An excerpt from the writings of Paramahansa Yogananda
Read, think and meditate on the following excerpt from the writings of Paramahansa Yogananda. Try to go beyond the words and realize what he means. The more you can calm down the flow of incessant thoughts in your mind, the more you will be able to realize what Paramahansa Yogananda means in these words.
“Your being has two sides — one visible, the other invisible. With open eyes you behold objective creation, and yourself in it. With closed eyes you see nothing, a dark void; yet your consciousness, even when dissociated from form, is still keenly aware and operative. If in deep meditation you penetrate the darkness behind closed eyes, you behold the Light from which all creation emerges. By deeper samadhi, your experience transcends even the manifested Light and enters the All-Blissful Consciousness — beyond all form, yet infinitely more real, tangible, and joyous than any sensory or supersensory perception.”

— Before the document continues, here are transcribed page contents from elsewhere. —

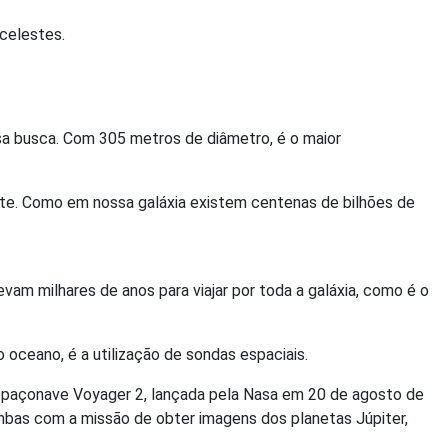
 celestes.
ssa busca. Com 305 metros de diâmetro, é o maior
ente. Como em nossa galáxia existem centenas de bilhões de
vam milhares de anos para viajar por toda a galáxia, como é o
oceano, é a utilização de sondas espaciais.
spaçonave Voyager 2, lançada pela Nasa em 20 de agosto de
mbas com a missão de obter imagens dos planetas Júpiter,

“Autobiography of a yogi” by Paramahansa Yogananda is considered one of the golden jewels that he brought to the west. The excerpt above is not but a small tiny paragraph of shiny beautiful lightning paragraphs, where words can’t express more than what is expressed by paramahansa.
The Relative and Absolute are mainly the two sides chanted by yogis. It is said that no one can achieve true oneness without a full understanding of the relation between the Relative and Absolute. It is the eternal dance between the ever changing and the never changing aspects of “Being”. Thus, our experiences lie in between these two worlds of which Prana or Ki is thy hero that brings Life to exist from Being, the unmanifested eternal state.
I have read “Autobiography of a yogi” by Paramahansa Yogananda years ago, several times, and highly recommends it to everyone treading the spiritual path.